The Seattle Mariners face no such dilemmas in their upcoming season. With the majority of the franchise's future still honing its collective skill thirty miles south, and placeholders like Jon Garland and Joe Saunders holding seats warm, it's apparent that 2013 can charitably be described as a transitional year. That's why it's a shame that the Mariners are such a conservatively-run franchise. This is the perfect year to try something new.

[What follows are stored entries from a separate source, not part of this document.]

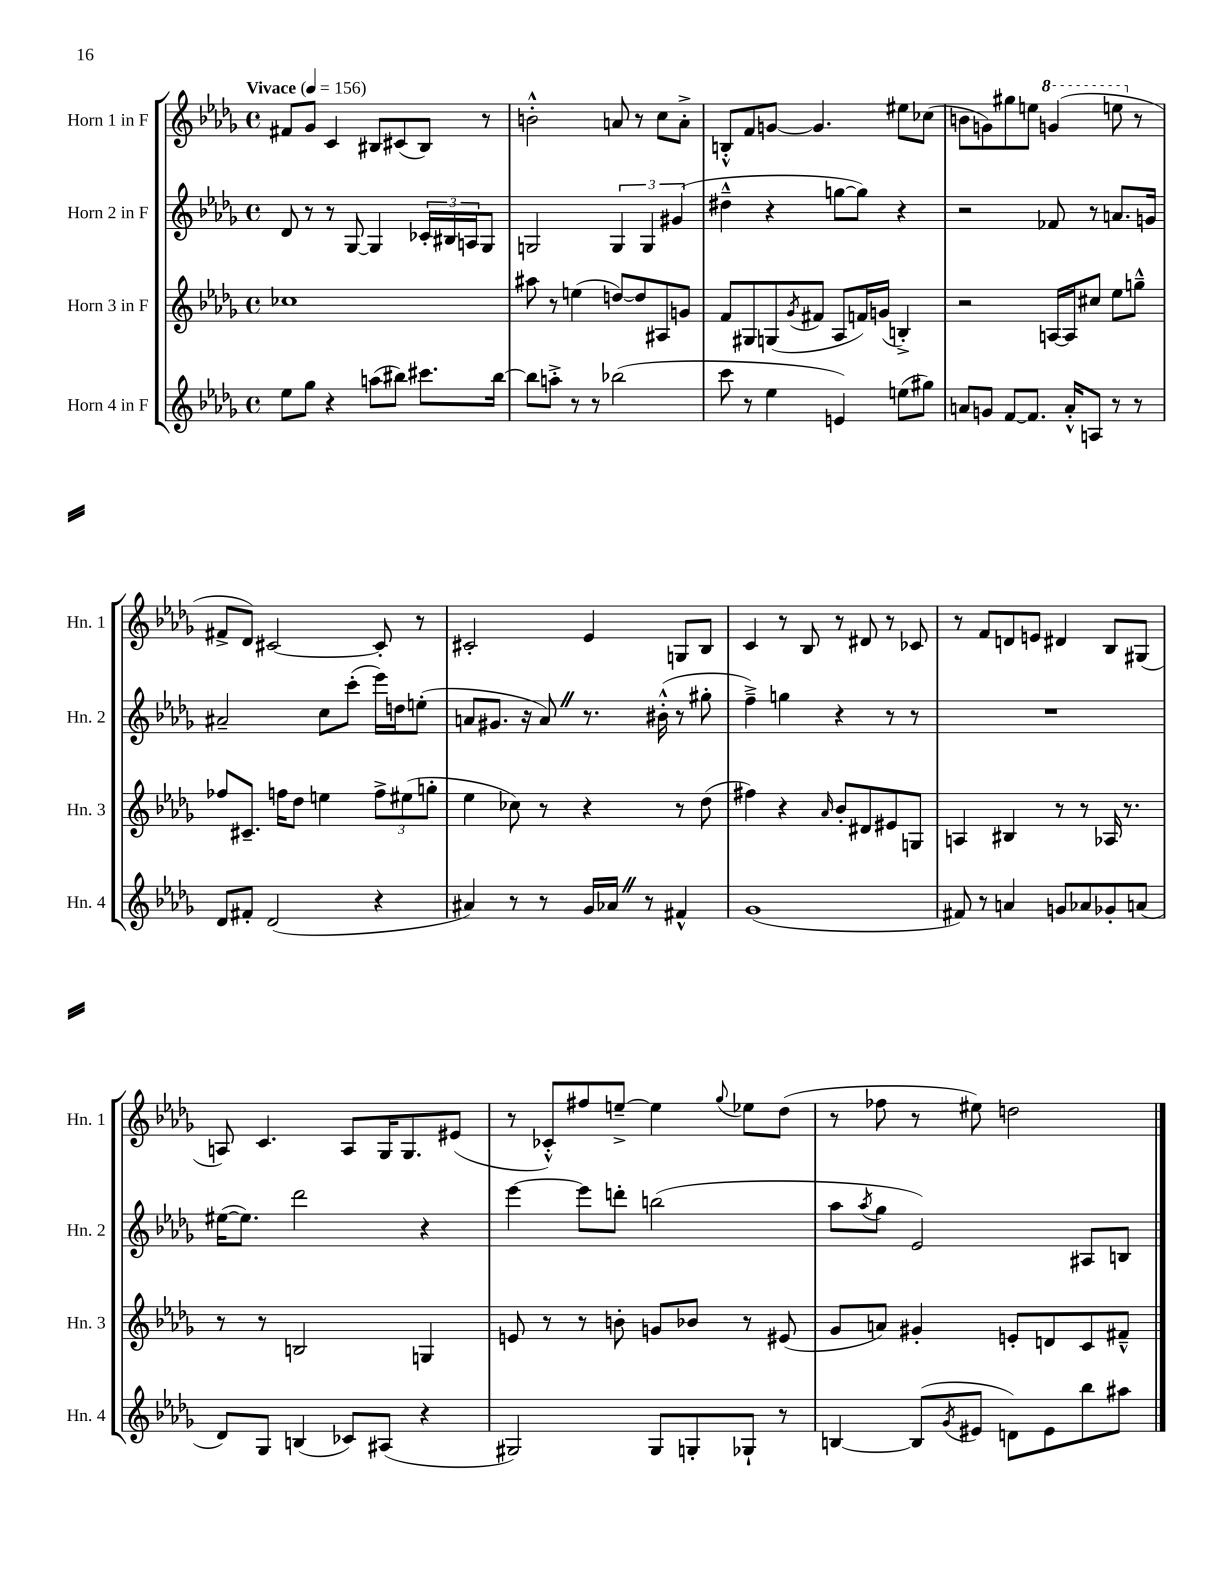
<<
\new StaffGroup <<
\new Staff = "s0" \with { instrumentName = "Horn 1 in F" shortInstrumentName = "Hn. 1" } {
    \clef treble \key des \major \defaultTimeSignature \time 4/4 \tempo "Vivace" 4 = 156
    fis'8 ges'8 c'4 bis8 cis'8( bis8) r8 |
    b'2-.-^ a'8 r8 c''8 a'8-.-> |
    b8-.-^ f'8 g'8~ g'4. eis''8 ces''8( |
    b'8 g'8) gis''8 e''8 \ottava #1 g''4( e'''8 \ottava #0 r8 |
    fis'8-> des'8) cis'2~ cis'8-. r8 |
    cis'2-. ees'4 g8 bes8 |
    c'4 r8 bes8 r8 dis'8 r8 ces'8 |
    r8 f'8 d'8 e'8 dis'4 bes8 gis8( |
    a8) c'4. a8 ges16 ges8. eis'8( |
    r8 ces'8-.-^) fis''8 e''8~---> e''4 \appoggiatura { ges''8 } ees''8 des''8( |
    r8 fes''8 r8 eis''8) d''2 \bar "|." |
}
\new Staff = "s1" \with { instrumentName = "Horn 2 in F" shortInstrumentName = "Hn. 2" } {
    \clef treble \key des \major \defaultTimeSignature \time 4/4
    des'8 r8 r8 ges8~ ges4 \tuplet 3/2 { ces'16-. bis16 a16 } ges8 |
    g2 \tuplet 3/2 { g4 g4 gis'4( } |
    dis''4---^ r4 g''8~ g''8) r4 |
    r2 fes'8 r8 a'8. g'16 |
    ais'2-- c''8 c'''8-.( ees'''16) d''16 e''8-.( |
    a'8 gis'8. r16 a'8) \once \override BreathingSign.text = \markup { \musicglyph "scripts.caesura.straight" } \breathe r8. bis'16-.-^( r8 gis''8-. |
    f''4--->) g''4 r4 r8 r8 |
    R1 |
    eis''16~( eis''8.) des'''2 r4 |
    ees'''4~ ees'''8 d'''8-. b''2( |
    aes''8 \acciaccatura { aes''8 } ges''8 ees'2) ais8 b8 \bar "|." |
}
\new Staff = "s2" \with { instrumentName = "Horn 3 in F" shortInstrumentName = "Hn. 3" } {
    \clef treble \key des \major \defaultTimeSignature \time 4/4
    ces''1 |
    ais''8 r8 e''4( d''8~) d''8 ais8 g'8 |
    f'8 gis8 g8( \acciaccatura { ges'8 } fis'8 aes8 f'16) g'16( b4-.->) |
    r2 a16~ a16 cis''8 ees''8 g''8---^ |
    fes''8 cis'8.-- f''16 des''8 e''4 \tuplet 3/2 { f''8-> eis''8( g''8-. } |
    ees''4 ces''8) r8 r4 r8 des''8( |
    fis''4) r4 \grace { aes'16 } bes'8-. dis'8 eis'8 g8 |
    a4 bis4 r8 r8 aes16 r8. |
    r8 r8 b2 g4 |
    e'8 r8 r8 b'8-. g'8 bes'8 r8 eis'8( |
    ges'8 a'8) gis'4-. e'8-. d'8 c'8 fis'8---^ \bar "|." |
}
\new Staff = "s3" \with { instrumentName = "Horn 4 in F" shortInstrumentName = "Hn. 4" } {
    \clef treble \key des \major \defaultTimeSignature \time 4/4
    ees''8 ges''8 r4 a''8( bis''8) cis'''8. bis''16~ |
    bis''8 a''8-.-> r8 r8 bes''2( |
    c'''8 r8 ees''4 e'4) e''8( gis''8) |
    a'8 g'8 f'8~ f'8. a'16-.-^ a8 r8 r8 |
    des'8 fis'8-. des'2( r4 |
    ais'4) r8 r8 ges'16 aes'16 \once \override BreathingSign.text = \markup { \musicglyph "scripts.caesura.straight" } \breathe r8 fis'4-^ |
    ges'1( |
    fis'8) r8 a'4 g'8 aes'8 ges'8-. a'8( |
    des'8) ges8 b4( ces'8) ais8( r4 |
    gis2) gis8 g8-. ges8-! r8 |
    b4~ b8( \acciaccatura { ges'8 } eis'8 d'8) eis'8 bes''8 ais''8 \bar "|." |
}
>>
>>
\layout { \context { \Score \remove "Bar_number_engraver" } }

Already we've learned that the Mariners will forgo the long-sought-after six-man bullpen, a concept that might have saved the team the trouble of cutting Casper Wells or watching Raul Ibanez strap on catching gear. But even beyond the immediate concerns, there's a fundamental appeal in having a franchise that is organic, inventive, and daring. Rather than listening to the same hoary clichés of out-hustling and out-gritting twenty-nine other teams, the same strategy employed by 99% of teams throughout baseball history, imagine a team that marshals its resources, works the system, zigs when everyone else zags. Imagine a baseball equivalent of the Seattle Seahawks.

The two Seattle franchises couldn't look any more different at the moment. Pete Carroll and the Seahawks leadership do unpopular and seemingly incomprehensible things: they create hybrid defenses that can't possibly work, and draft players Mel Kiper, Jr. wouldn't approve of. They adapt to market inefficiencies, paying cheaply for what other franchises don't want or appreciate. They draft undersized quarterbacks. And it's working.

The Mariners, meanwhile, are infatuated with playing "the right way", never realizing that good teams make their own right way. But there are experiments out there to be made, each with their supporters. One example is the Colorado Rockies, an equally forlorn franchise, considered employing a four-man "piggyback" rotation in 2013, in which each starter will be asked to go 50-75 pitches, and then have a designated second starter take over and go as deep into the game as possible. It's a fascinating and inventive tactic, one that fits well with the team's strengths (excess quantity) and weaknesses (lack of quality). It's a shame that they inevitably scrapped the idea.

Given the lingering specter of Blake Beaven, starting pitcher, now seems like the ideal time to institute a four-man rotation in Seattle. It's not a new idea; Rany Jazayerli wrote about its benefits for Baseball Prospectus ten years ago. But even if such a change strikes you as too dramatic, or the if the murmurs of Felix's elbow post-extension makes you faint, there are other novelties. What if Wedge were to ranking the batting order by OBP, or try a two-inning closer, or call a moratorium on sacrifice bunts? And given that such a thing is patently impossible, why not bring in a manager who might consider it?

There's no guarantee that a radical departure would actually work: four-man rotations and ground/fly platoons have been tried before and failed, usually because the teams in question couldn't afford to fail. Perhaps Chone Figgins's greatest crime against Seattle, among his many, was that he killed the last truly interesting strategy the Mariners have tried: the speed-and-defense based roster of 2010. Though the value of defense is still in debate, Jack Zduriencik was on target with regards to the increasing importance of the stolen base in today's run-dampened environment. It's a shame the results obscured the value of the process.

The optimism of 2010 has vanished, and this year's M's are in the unique position of being perfectly able to afford to fail. If they do, at least the fans will have something interesting to monitor in the latter months. And if they find some small advantage in roster construction, that just makes 2014 all the more exciting.